Text excerpt:
----

2011 The North Face Ultra-Trail du Mont-Blanc Results & Report

Results and report from the 2011 The North Face Ultra-Trail du Mont-Blanc.

By on August 29, 2011 | Comments

Ultra-Trail du Mont-BlancAt 9 pm Central European Time Sunday evening, a full week’s worth of races around Mont Blanc wrapped up as the headline event, The North Face Ultra-Trail du Mont-Blanc concluded in Chamonix, France. Last year’s race was a washout before being restarted the next day in Courmayeur. In the intervening year, the race saw numerous changes, including a few on race week and even once the race had begun.

The Weather
Prior to the race there was a good deal of talk among top competitors about the significant increases in compulsory gear the race organization placed on runners. Much less talked about was the fact that the race organization developed at least 11 route alterations as well as an enhanced capacity to deal with unanticipated events as they arise. Both of these changes came into play this year.

In the days before the race it became clear that foul weather would once again affect UTMB. In particular, a strong, but well-defined and fast-moving cold front would pass over Mont Blanc Friday late afternoon and evening. Given high confidence in the storm forecast, the race organization postponed the race 5 hours in hopes that the worst weather would pass before runners tackled the 2,500m (8,200′) passes at Col du Bonhomme and Col de la Seigne. In addition, prior to the race the final climb to Tete aux Vents and on through La Flegere was removed with the course re-routed down the valley via the course used in the race’s first three years. This reroute would make the course shorter and quite a bit faster.

The race started at 11:30 pm local time with great enthusiasm… and warm, steady rain in Chamonix. The rain picked up as runners climbed 2,000’+ to Delevret (mile 9) and descended to Saint Gervais (mile 13) before ending as the front of the field approached Les Contamines (mile 20). From there, the skies cleared the runners began the long, 4,000′ climb up Col du Bonhomme, the first of the courses four ~2,500m (8,000’+) peaks. In other words, the forecasters and race organization perfectly timed the break in the weather.

----

Dataset extract:
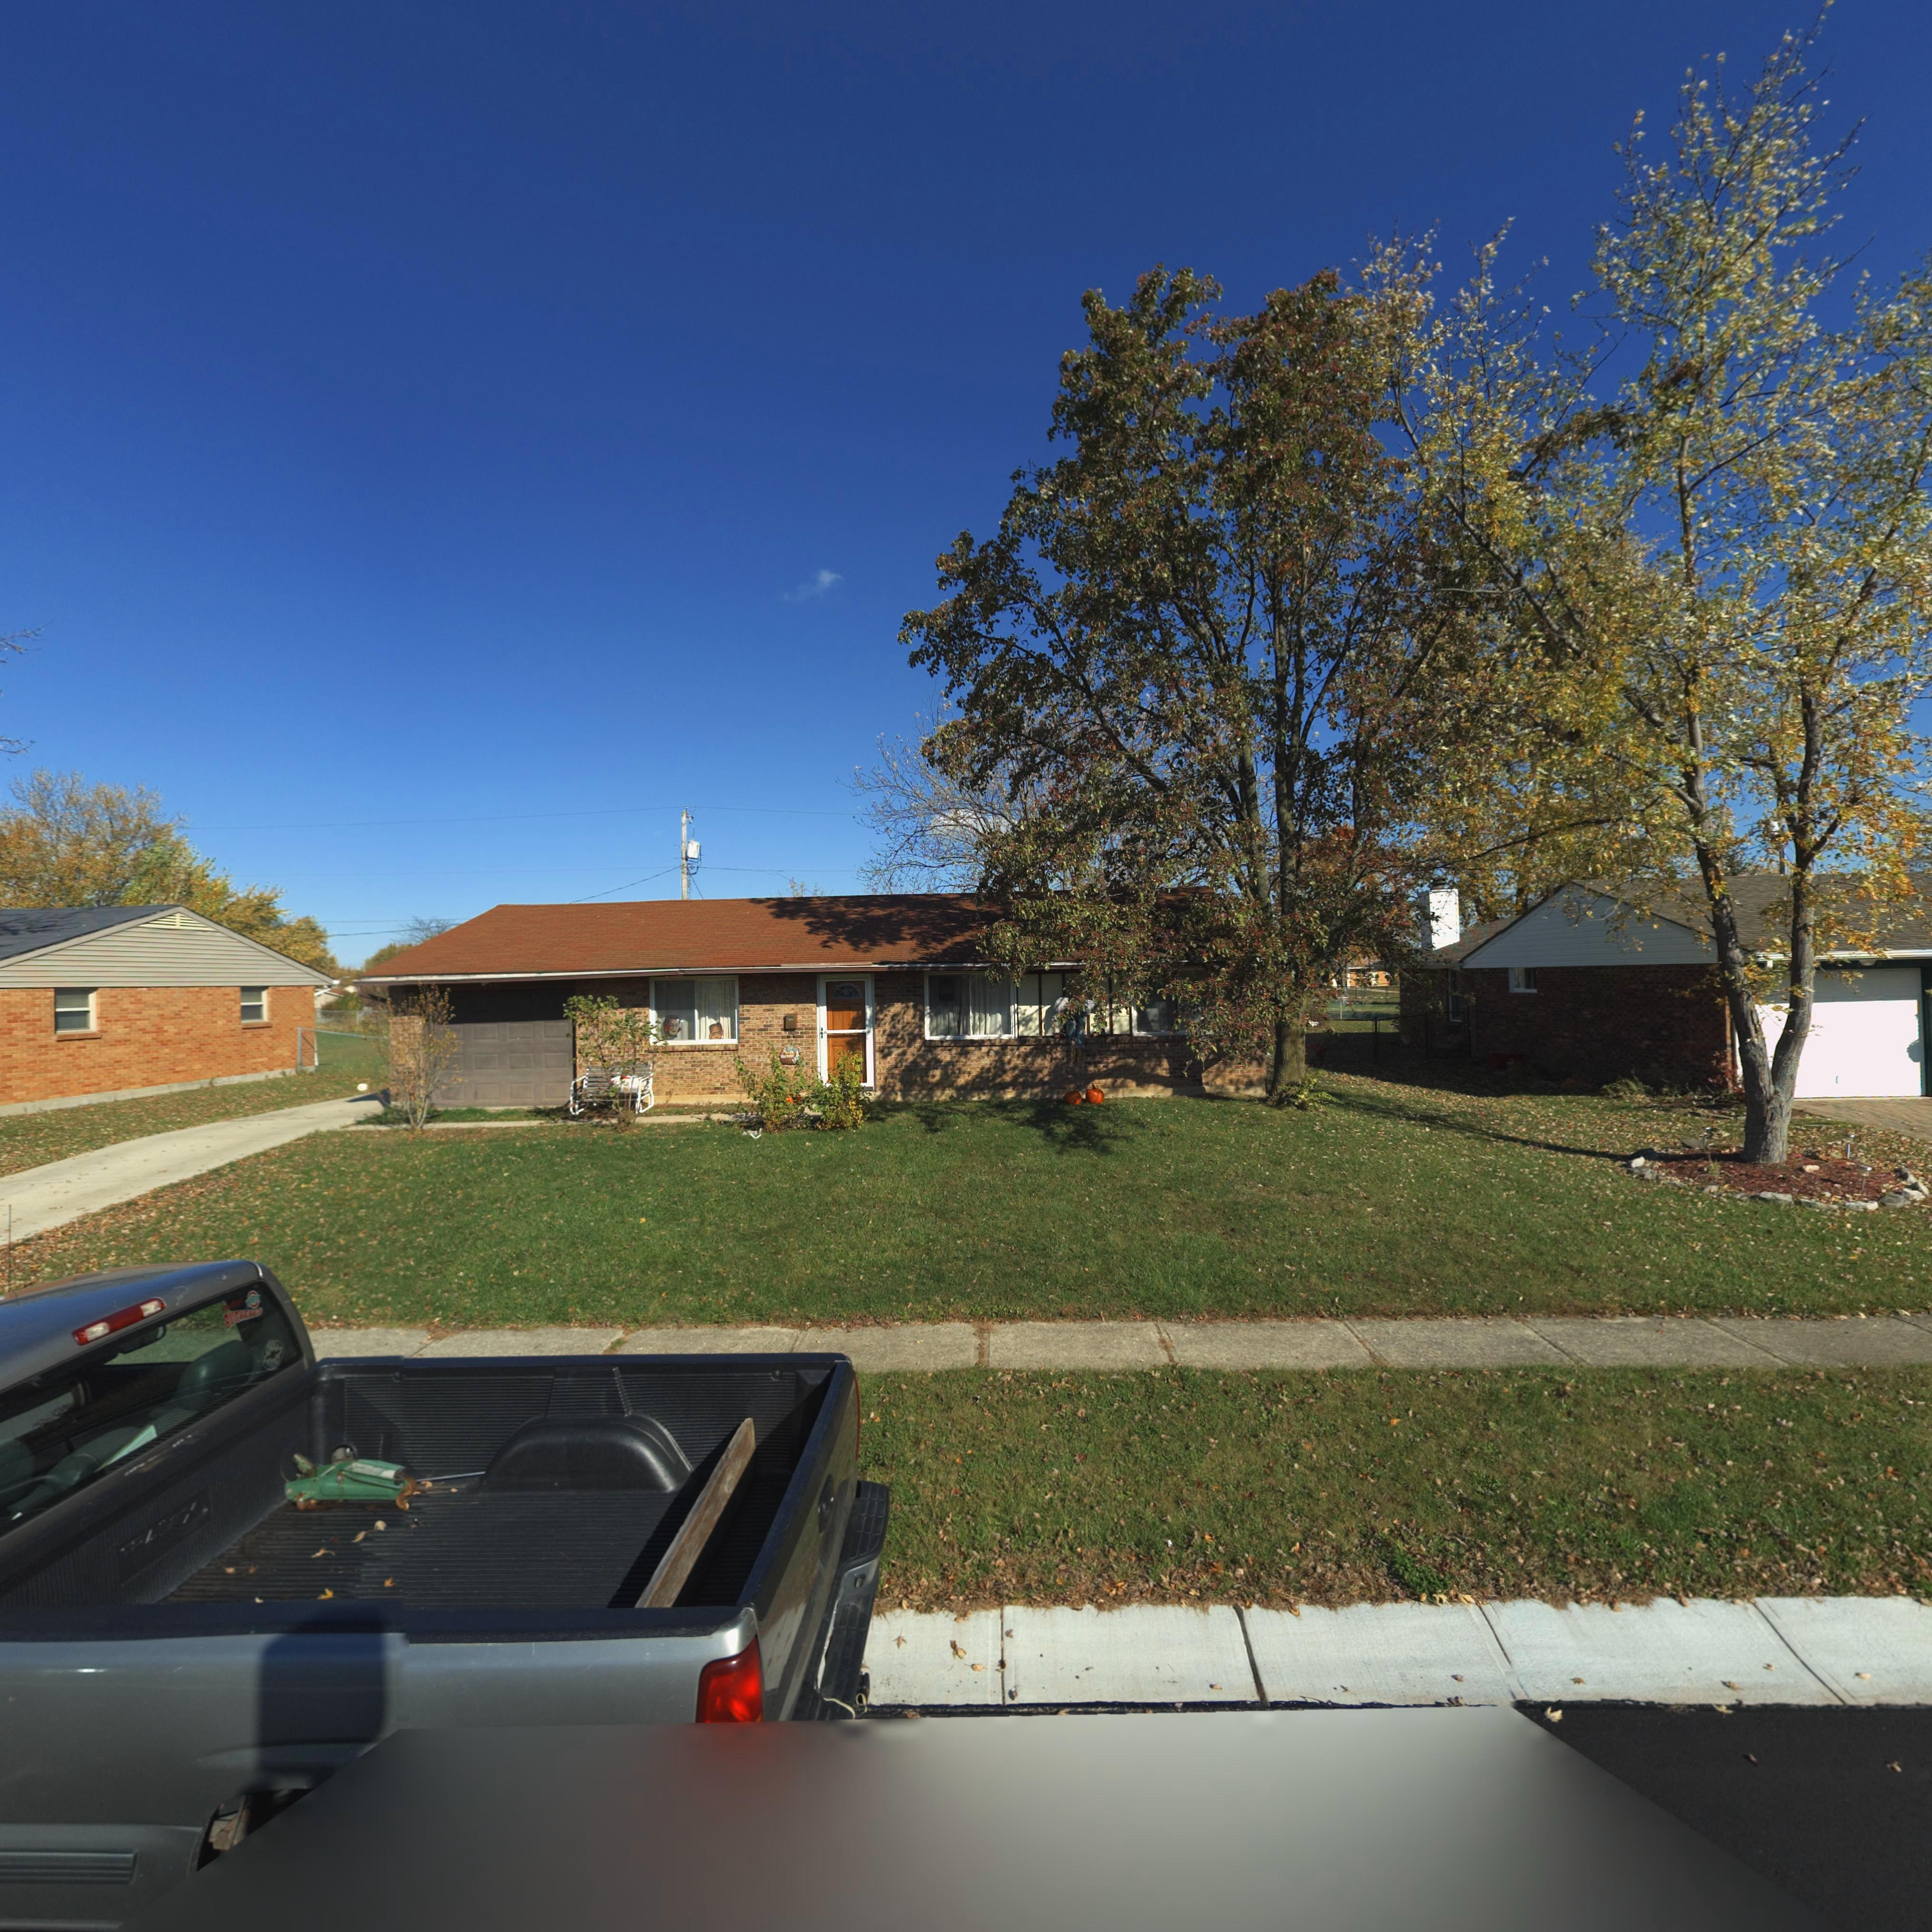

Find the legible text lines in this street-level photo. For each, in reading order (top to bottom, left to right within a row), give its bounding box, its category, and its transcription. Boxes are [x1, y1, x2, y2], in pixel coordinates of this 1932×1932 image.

----

Requirement:
Answer these from the 2011 Ultra-Trail du Mont-Blanc report:
1. How many route alterations did the race organization develop?
2. By how many hours was the race postponed?
3. At what local time did the race start?

Full response:
1. At least 11
2. 5 hours
3. 11:30 pm